Your goal:
Using the word "roll" as the filter, copy each matching line from the records.

Provided entries:

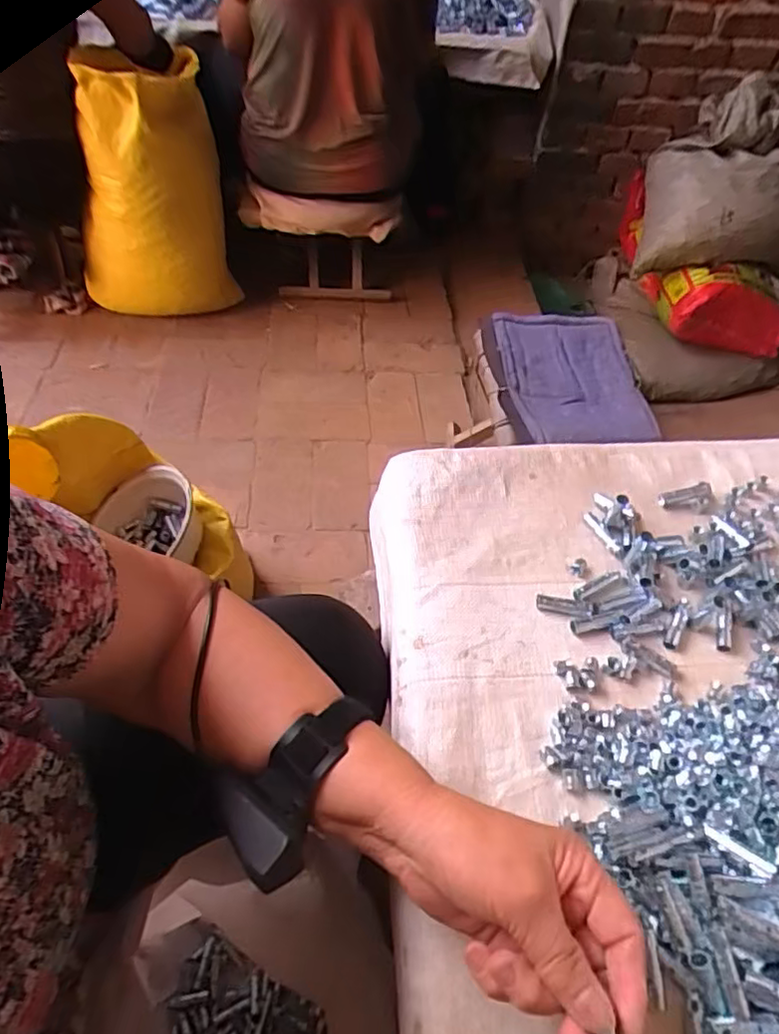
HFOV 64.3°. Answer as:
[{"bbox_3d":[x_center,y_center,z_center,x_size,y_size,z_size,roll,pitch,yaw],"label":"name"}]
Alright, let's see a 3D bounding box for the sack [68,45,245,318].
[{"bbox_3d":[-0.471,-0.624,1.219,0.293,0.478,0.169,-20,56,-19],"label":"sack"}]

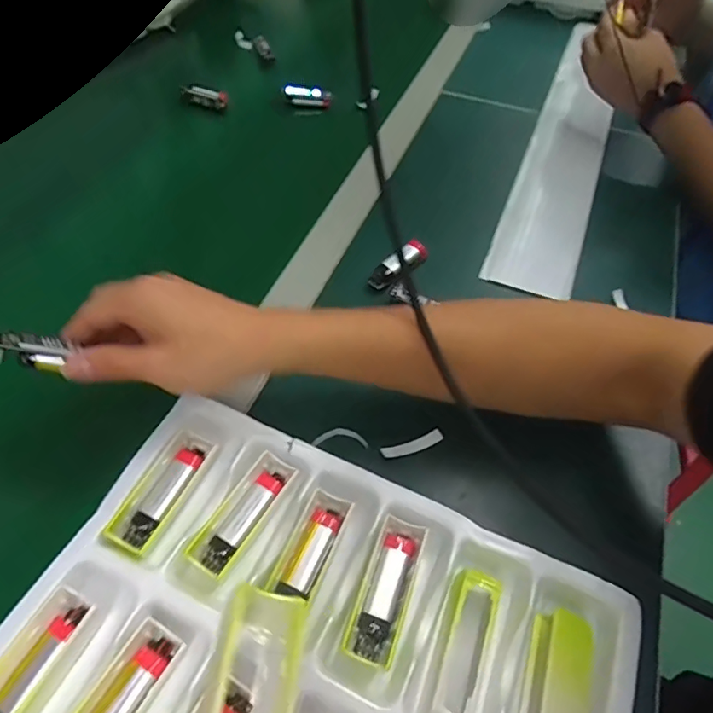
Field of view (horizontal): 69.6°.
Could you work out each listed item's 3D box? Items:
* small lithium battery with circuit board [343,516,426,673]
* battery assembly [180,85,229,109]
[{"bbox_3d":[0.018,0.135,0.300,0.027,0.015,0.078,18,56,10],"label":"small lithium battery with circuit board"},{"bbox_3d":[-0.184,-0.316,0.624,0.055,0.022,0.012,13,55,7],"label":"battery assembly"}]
---
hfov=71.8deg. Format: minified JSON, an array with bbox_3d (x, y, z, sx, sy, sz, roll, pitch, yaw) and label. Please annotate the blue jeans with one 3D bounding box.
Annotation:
---
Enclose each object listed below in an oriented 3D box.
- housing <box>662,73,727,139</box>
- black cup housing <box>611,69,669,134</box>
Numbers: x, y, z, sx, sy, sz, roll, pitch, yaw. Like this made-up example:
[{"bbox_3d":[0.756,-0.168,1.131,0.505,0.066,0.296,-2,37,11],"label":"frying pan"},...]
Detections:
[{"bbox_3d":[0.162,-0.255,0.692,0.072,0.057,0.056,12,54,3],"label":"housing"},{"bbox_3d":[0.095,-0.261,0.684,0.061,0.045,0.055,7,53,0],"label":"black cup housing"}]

Output of the task:
[{"bbox_3d":[x_center,y_center,z_center,x_size,y_size,z_size,roll,pitch,yaw],"label":"name"}]
hfov=71.8deg. Format: minified JSON, an array with bbox_3d (x, y, z, sx, sy, sz, roll, pitch, yaw) and label. Please annotate the blue jeans with one 3D bounding box.
Numbers: x, y, z, sx, sy, sz, roll, pitch, yaw. Like this made-up example:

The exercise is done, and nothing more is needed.